Cantor Set (Hausdorff)

Being a subspace of the metric space $\mathbb R$, the Cantor set is metrizable. This implies that the Cantor set satisfies all the usual separation axioms --- Hausdorff, regular, completely regular, normal, hereditarily normal, perfectly normal.

"I know that R (real numbers) are Hausdor[f]f is it enough?"

Yes, it is. Suppose $X$ is a Hausdorff space and $Y\subseteq X$ has the subspace topology.

Given two points $x,y\in Y,$ there are open sets $U,V\subseteq X$ with $x\in U,$ $y\in V,$ and $U\cap V=\varnothing.$ The intersections of $U$ and $V$ with $Y$ are open subsets of $Y$ and contain $x$ and $y$ as members and do not intersect each other.

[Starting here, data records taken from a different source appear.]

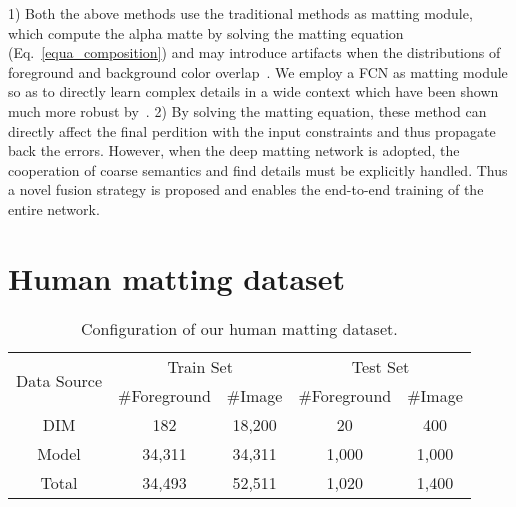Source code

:1) Both the above methods use the traditional methods as matting module, which compute the alpha matte by solving the matting equation (Eq.~\ref{equa_composition}) and may introduce artifacts when the distributions of foreground and background color overlap~\cite{xu2017deep}.
We employ a FCN as matting module so as to directly learn complex details in a wide context which have been shown much more robust by~\cite{xu2017deep}.
2) By solving the matting equation, these method can directly affect the final perdition with the input constraints and thus propagate back the errors.
However, when the deep matting network is adopted, the cooperation of coarse semantics and find details must be explicitly handled.
Thus a novel fusion strategy is proposed and enables the end-to-end training of the entire network.




























\section{Human matting dataset}\label{dataset}


\begin{table}[t]
\caption{Configuration of our human matting dataset.}
\centering
\begin{tabular}{c cc cc}
\toprule
   \multirow{2}{*}{Data Source}  & \multicolumn{2}{c}{Train Set}  & \multicolumn{2}{c}{Test Set} \\
             &   $\#$Foreground         & $\#$Image  &   $\#$Foreground    & $\#$Image \\ \midrule
   DIM\cite{xu2017deep} &  182        & 18,200      &   20    & 400   \\
   Model                &  34,311      & 34,311      &   1,000  & 1,000  \\
   Total                &  34,493      & 52,511      &   1,020  & 1,400  \\ \bottomrule

\end{tabular}
\label{tab:dataset_config}
\end{table}





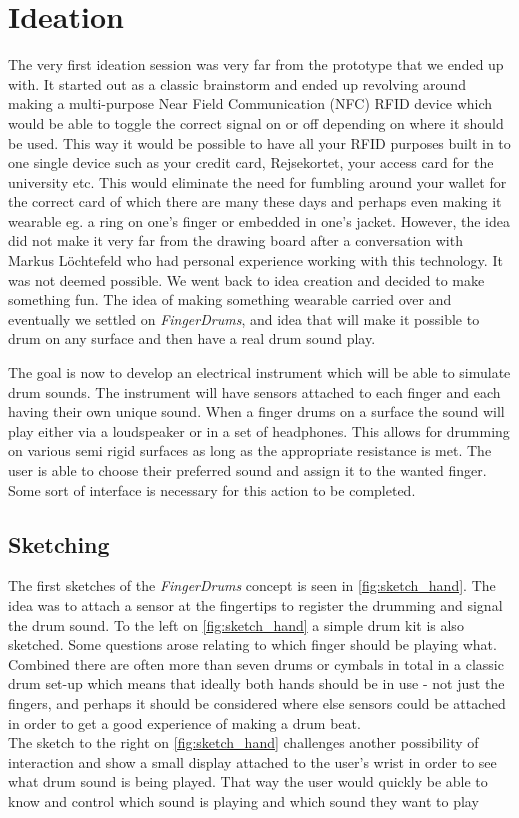 \chapter{Ideation}
\label{Ideation}
The very first ideation session was very far from the prototype that we ended up with. It started out as a classic brainstorm and ended up revolving around making a multi-purpose Near Field Communication (NFC) RFID device which would be able to toggle the correct signal on or off depending on where it should be used. This way it would be possible to have all your RFID purposes built in to one single device such as your credit card, Rejsekortet, your access card for the university etc. This would eliminate the need for fumbling around your wallet for the correct card of which there are many these days and perhaps even making it wearable eg. a ring on one's finger or embedded in one's jacket. However, the idea did not make it very far from the drawing board after a conversation with Markus Löchtefeld who had personal experience working with this technology. It was not deemed possible. We went back to idea creation and decided to make something fun. The idea of making something wearable carried over and eventually we settled on \textit{FingerDrums}, and idea that will make it possible to drum on any surface and then have a real drum sound play. 

The goal is now to develop an electrical instrument which will be able to simulate drum sounds. The instrument will have sensors attached to each finger and each having their own unique sound. When a finger drums on a surface the sound will play either via a loudspeaker or in a set of headphones. This allows for drumming on various semi rigid surfaces as long as the appropriate resistance is met. The user is able to choose their preferred sound and assign it to the wanted finger. Some sort of interface is necessary for this action to be completed.



\section{Sketching}
The first sketches of the \textit{FingerDrums} concept is seen in \autoref{fig:sketch_hand}. The idea was to attach a sensor at the fingertips to register the drumming and signal the drum sound. To the left on \autoref{fig:sketch_hand} a simple drum kit is also  sketched. Some questions arose relating to which finger should be playing what. Combined there are often more than seven drums or cymbals in total in a classic drum set-up which means that ideally both hands should be in use - not just the fingers, and perhaps it should be considered where else sensors could be attached in order to get a good experience of making a drum beat.\\
The sketch to the right on \autoref{fig:sketch_hand} challenges another possibility of interaction and show a small display attached to the user's wrist in order to see what drum sound is being played. That way the user would quickly be able to know and control which sound is playing and which sound they want to play

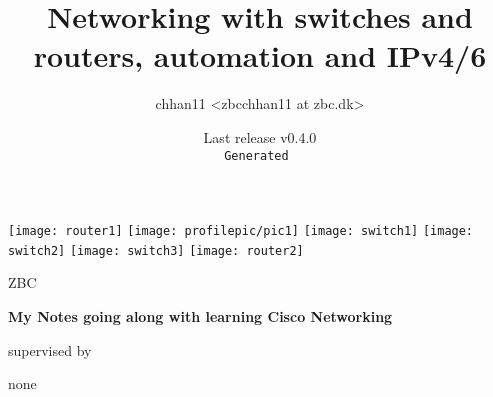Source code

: 
\title{Networking with switches and routers, automation and IPv4/6}
\def\thesubject{My Notes going along with learning Cisco Networking}
\def\theinstitution{ZBC}

\author{chhan11 <zbcchhan11 at zbc.dk>}
\def\thesupervisor{none}

\def\theversion{v0.4.0}
\date{{\footnotesize Last release \theversion\\%
    \texttt{\color{Gray}Generated \utccurrenttime}}}

\begin{titlepage}
    \centering
    \texttt{[image: router1]}
    \texttt{[image: profilepic/pic1]}
    \texttt{[image: switch1]}
    \texttt{[image: switch2]}
    \texttt{[image: switch3]}
    \texttt{[image: router2]}\par\vspace{1cm}
    {\scshape\LARGE \theinstitution\par}
    \vspace{1cm}
    {\scshape\Large \thetitle\par}
    \vspace{1.5cm}
    {\huge\bfseries \thesubject\par}
    \vspace{2cm}
    {\Large\itshape \theauthor\par}
    \vfill
    supervised by\par
    \thesupervisor
    
    \vfill
    
    {\large \thedate\par}
\end{titlepage}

Given any two points $p,q\in \mathfrak{C}$ (the Cantor Ternary Set), we have that $p,q\in \mathbf{R}$ as well. Take open neighborhoods $U,V\subset \mathbf{R}$ such that $p\in U$, $q\in V$ and $U\cap V=\varnothing$. Then if we take intersections $\tilde{U}=\mathfrak{C}\cap U$ and $\tilde{V}=\mathfrak{C}\cap V$, we have that $p\in \tilde{U}$ and $q\in \tilde{V}$, with $\tilde{U}\cap \tilde{V}=\varnothing$. By definition of the subspace topology, $\tilde{U}$ and $\tilde{V}$ are open in $\mathfrak{C}$ and we are done.

Note that this construction works in general, for any subspace $Y$ of a Hausdorff space $X$.